De Gaulle fut un homme politique important.

Mais il n'est pas un écrivain majeur.

Fut-il un historien ? L'écriture de ses Mémoires de guerre, laborieuse, consciencieuse, offre quelques singularités, comme l'emploi de la troisième personne désignant l'auteur lui-même, et l'abondance des figures de rhétorique qui font de ce texte un "meuble d'époque" pour parler comme son biographe ; certaines pages apparaissent comme des imitations maladroites de grands textes littéraires, le lyrisme de Chateaubriand a été fatal !

Les qualités d'un tel ouvrage sont probablement ailleurs : dans le témoignage historique, dans la documentation abondante qui vient instruire la défense de l'action politique.
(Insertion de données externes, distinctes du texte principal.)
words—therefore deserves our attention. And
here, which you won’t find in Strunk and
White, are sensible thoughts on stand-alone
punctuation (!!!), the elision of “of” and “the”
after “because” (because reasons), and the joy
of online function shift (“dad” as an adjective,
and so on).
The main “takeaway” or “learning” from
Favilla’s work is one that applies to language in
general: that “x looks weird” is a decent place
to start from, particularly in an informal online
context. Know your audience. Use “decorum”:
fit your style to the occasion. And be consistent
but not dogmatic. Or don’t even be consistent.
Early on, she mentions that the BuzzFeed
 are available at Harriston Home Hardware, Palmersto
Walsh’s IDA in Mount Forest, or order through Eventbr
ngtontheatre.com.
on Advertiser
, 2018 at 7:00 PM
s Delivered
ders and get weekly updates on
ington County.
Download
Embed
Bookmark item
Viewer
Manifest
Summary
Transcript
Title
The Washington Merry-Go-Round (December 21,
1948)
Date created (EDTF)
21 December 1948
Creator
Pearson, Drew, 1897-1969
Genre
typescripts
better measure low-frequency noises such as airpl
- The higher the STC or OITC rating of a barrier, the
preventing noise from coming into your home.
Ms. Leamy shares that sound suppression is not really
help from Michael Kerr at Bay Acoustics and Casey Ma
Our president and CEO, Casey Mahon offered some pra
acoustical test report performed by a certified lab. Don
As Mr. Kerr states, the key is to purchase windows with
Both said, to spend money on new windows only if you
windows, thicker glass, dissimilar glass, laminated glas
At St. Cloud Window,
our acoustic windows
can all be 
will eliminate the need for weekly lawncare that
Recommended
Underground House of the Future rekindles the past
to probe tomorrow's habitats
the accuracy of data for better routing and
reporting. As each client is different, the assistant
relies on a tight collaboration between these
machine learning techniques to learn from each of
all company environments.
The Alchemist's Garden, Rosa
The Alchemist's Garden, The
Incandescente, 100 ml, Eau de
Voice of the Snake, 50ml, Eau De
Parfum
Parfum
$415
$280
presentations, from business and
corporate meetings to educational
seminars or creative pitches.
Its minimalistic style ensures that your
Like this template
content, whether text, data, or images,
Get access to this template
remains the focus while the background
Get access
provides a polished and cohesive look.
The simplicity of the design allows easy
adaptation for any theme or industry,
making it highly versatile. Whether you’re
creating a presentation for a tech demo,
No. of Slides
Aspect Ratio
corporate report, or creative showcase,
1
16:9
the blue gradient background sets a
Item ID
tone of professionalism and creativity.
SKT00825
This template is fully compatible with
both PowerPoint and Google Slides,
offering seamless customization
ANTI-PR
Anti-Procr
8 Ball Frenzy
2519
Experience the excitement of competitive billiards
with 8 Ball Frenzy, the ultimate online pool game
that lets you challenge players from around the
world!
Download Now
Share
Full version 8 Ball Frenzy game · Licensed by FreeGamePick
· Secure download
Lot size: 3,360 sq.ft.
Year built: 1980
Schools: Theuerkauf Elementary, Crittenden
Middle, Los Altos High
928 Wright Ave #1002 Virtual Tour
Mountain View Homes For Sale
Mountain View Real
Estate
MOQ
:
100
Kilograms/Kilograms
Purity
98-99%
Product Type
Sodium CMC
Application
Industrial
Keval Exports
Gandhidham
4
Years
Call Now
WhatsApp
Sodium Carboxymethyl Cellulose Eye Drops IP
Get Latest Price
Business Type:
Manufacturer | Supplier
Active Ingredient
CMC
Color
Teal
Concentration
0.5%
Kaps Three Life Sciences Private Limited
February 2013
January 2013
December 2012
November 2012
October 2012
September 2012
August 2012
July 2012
On pourrait être tenté de chercher à étudier les Mémoires de guerre sous le rapport de l'écriture de l'histoire, et les rapprocher des écrits de Vigny, de Michelet ; on pourrait aussi bien sûr être tenté de rattacher l'étude des Mémoires à celle de l'écriture autobiographique : mais, tout en se projetant continuellement sur le devant de la scène, l'auteur ne se livre pas, sinon pour comparer ses actions avec celles d'autres chefs d'État. Les seuls domaines d'étude fructueux seraient, semble-t-il, juridique et politique ; la lecture de Cicéron et de Machiavel semble plus indiquée que toute autre.